Dataset ::
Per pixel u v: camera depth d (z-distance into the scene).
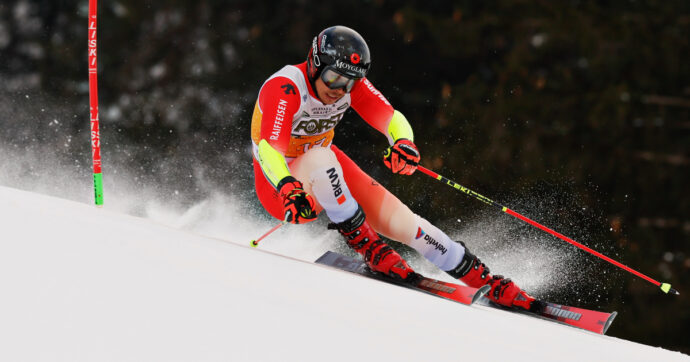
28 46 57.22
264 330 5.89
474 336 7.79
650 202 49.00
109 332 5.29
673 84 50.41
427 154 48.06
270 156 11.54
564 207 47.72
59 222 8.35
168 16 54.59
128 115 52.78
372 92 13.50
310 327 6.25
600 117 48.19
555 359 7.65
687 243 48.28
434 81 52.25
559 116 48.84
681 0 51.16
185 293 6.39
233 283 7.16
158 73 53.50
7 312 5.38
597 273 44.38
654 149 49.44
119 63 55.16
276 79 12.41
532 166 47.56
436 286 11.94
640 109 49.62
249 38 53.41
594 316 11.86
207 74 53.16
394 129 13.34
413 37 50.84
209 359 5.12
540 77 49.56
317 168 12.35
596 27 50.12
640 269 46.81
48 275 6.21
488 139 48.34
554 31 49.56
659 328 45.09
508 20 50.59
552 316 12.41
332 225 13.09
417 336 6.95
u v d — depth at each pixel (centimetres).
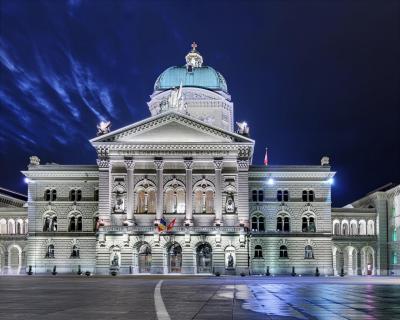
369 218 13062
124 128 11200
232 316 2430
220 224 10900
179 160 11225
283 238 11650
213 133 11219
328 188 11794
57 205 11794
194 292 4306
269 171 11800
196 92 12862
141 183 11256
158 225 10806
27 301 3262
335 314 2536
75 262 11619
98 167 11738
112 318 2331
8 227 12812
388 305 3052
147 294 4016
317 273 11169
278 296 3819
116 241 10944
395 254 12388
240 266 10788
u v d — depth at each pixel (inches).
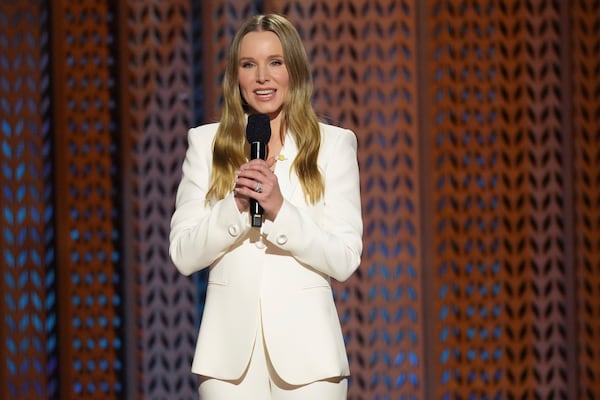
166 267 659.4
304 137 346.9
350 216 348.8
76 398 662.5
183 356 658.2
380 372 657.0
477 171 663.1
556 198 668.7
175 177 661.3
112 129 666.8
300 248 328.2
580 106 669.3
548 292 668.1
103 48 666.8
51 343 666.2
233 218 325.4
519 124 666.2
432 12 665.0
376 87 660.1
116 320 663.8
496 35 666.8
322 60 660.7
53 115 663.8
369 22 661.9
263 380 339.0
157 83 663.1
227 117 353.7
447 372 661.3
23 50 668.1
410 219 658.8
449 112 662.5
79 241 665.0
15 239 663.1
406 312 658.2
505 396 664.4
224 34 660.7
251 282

Your assignment ::
Return the lines of the data above in full and exactly, with no pictures.

Exercise result ::
Per pixel u v: camera depth d (z-distance into the scene).
28 46 57.22
264 330 5.89
474 336 7.79
650 202 49.00
109 332 5.29
673 84 50.41
427 154 48.06
270 156 11.54
564 207 47.72
59 222 8.35
168 16 54.59
128 115 52.78
372 92 13.50
310 327 6.25
600 117 48.19
555 359 7.65
687 243 48.28
434 81 52.25
559 116 48.84
681 0 51.16
185 293 6.39
233 283 7.16
158 73 53.50
7 312 5.38
597 273 44.38
654 149 49.44
119 63 55.16
276 79 12.41
532 166 47.56
436 286 11.94
640 109 49.62
249 38 53.41
594 316 11.86
207 74 53.16
394 129 13.34
413 37 50.84
209 359 5.12
540 77 49.56
317 168 12.35
596 27 50.12
640 269 46.81
48 275 6.21
488 139 48.34
554 31 49.56
659 328 45.09
508 20 50.59
552 316 12.41
332 225 13.09
417 336 6.95
u v d — depth at each pixel (centimetres).
369 218 13062
124 128 11200
232 316 2430
220 224 10900
179 160 11225
283 238 11650
213 133 11219
328 188 11794
57 205 11794
194 292 4306
269 171 11800
196 92 12862
141 183 11256
158 225 10806
27 301 3262
335 314 2536
75 262 11619
98 167 11738
112 318 2331
8 227 12812
388 305 3052
147 294 4016
317 273 11169
278 296 3819
116 241 10944
395 254 12388
240 266 10788
u v d — depth at each pixel (inches).
166 267 659.4
304 137 346.9
350 216 348.8
76 398 662.5
183 356 658.2
380 372 657.0
477 171 663.1
556 198 668.7
175 177 661.3
112 129 666.8
300 248 328.2
580 106 669.3
548 292 668.1
103 48 666.8
51 343 666.2
233 218 325.4
519 124 666.2
432 12 665.0
376 87 660.1
116 320 663.8
496 35 666.8
322 60 660.7
53 115 663.8
369 22 661.9
263 380 339.0
157 83 663.1
227 117 353.7
447 372 661.3
23 50 668.1
410 219 658.8
449 112 662.5
79 241 665.0
15 239 663.1
406 312 658.2
505 396 664.4
224 34 660.7
251 282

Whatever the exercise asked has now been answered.